0.4

8.9K 490 26
                                    

"Abla!" Arkamı dönerek sırtındaki çantayla bana doğru koşan çocuğa baktım.

Ondan başka arkadaşım yoktu, okulda zorbalığa uğramaya başlamıştım.

Artık okul da cehennem haline gelmişti benim için.

"İyi misin?" Dedi nefes nefese, zorbalığa uğradığımı öğrenmişti geçen hafta, nasıl öğrendiğini de asla söylememişti.

"İdare ediyorum, sen nasılsın?" Bana göz devirip yanımda yürümeye başladı.

"Ablaya göz devrilmez Asaf!" 

"Of tamam!"

"Of da denmez!" Dedim dudaklarımı birbirine bastırarak.

"Alt tarafı 2 yaş büyüksün benden!" Dedi bezgin bir sesle.
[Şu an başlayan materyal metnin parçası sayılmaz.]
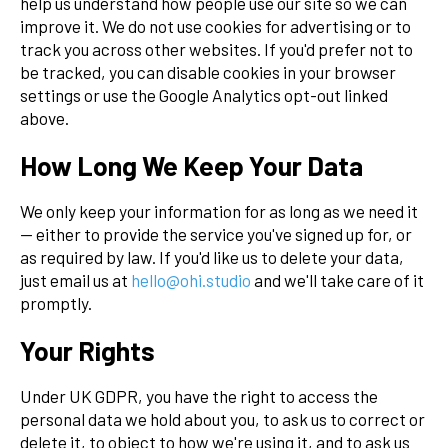
help us understand how people use our site so we can
improve it. We do not use cookies for advertising or to
track you across other websites. If you'd prefer not to
be tracked, you can disable cookies in your browser
settings or use the Google Analytics opt-out linked
above.
How Long We Keep Your Data
We only keep your information for as long as we need it
— either to provide the service you've signed up for, or
as required by law. If you'd like us to delete your data,
just email us at
hello@ohi.studio
and we'll take care of it
promptly.
Your Rights
Under UK GDPR, you have the right to access the
personal data we hold about you, to ask us to correct or
delete it, to object to how we're using it, and to ask us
"Sonuçta abla mıyım? Ablayım." Dudaklarını birbirine bastırdı ve başını önüne çevirdi.

Gülerek omzuna vurdum.

"Hep yapıyorsun bunu ama" dedi yakarırcasına, gülerek ellerimi ceplerime koydum.

"Çünkü hoşuma gidiyor!" Sırıtarak kurduğum cümleyle, yanaklarını şişirip geri üfledi.

"Annen bu aralar kızıyor mu sana, eğer sıkıntı oluyorsa gerçekten yanıma gelme Asaf! Küsmem sana valla bak." Omuz silkerek çakıl taşlarıyla oynamaya başladı.

"Onu dinlemek istemiyorum." Dediği kaşlarımı çatmama sebep olurken durdum.

"O senin annen Asaf! Anneler çocuklarının iyiliklerini düşünürler, onu dinlemelisin!" Kızgın sesimle durdu ve bana baktı.

"Ama beni senden uzaklaştırmaya çalışıyor abla.." derin bir nefes alarak gözlerini kaçırdı.

"Asaf," önüne bakarak yürümeye devam etti.

Annesi benimle takılmasını istemiyordu, çünkü kimim kimsem yoktu, abimden başka ve insanlar bizi sevmiyorlardı.

"Evden benim yüzümden uzaklaşmanı istemiyorum, sen benim kardeşimsin Asaf, canın yansın istemiyorum" dedim adımlarına ayak uydururken.

"Senden önce de herşeyime karışıyordu, kaç kere dedim sana, seninle bir ilgisi yok abla, yemin ederim" gözleri dolmuştu.

"Doldurma gözlerini hemen, sana kıyamadığımı bildiğin halde yapıyorsun bunu" dedim ters ters, güldüğünde derin bir nefes aldım.

"Onunla konuşmak da işe yaramıyor, en son konuşmamızda rezalet çıkmıştı." Dedim gülerek.

Elinin tersiyle gözlerini silip burnunu çekti ve o da güldü.

"Sana birşey söyleyeyim mi abla?" Dedi sırıtarak.

'Söyle' dercesine kafamı salladığımda, tekrar çekti burnunu.

"Biz mükemmel olduğumuz için kimse bizi çekemiyor, çünkü yanımıza geldiklerinde ışıklarımız onları kör ediyor!" Bir süre durup ona baktım.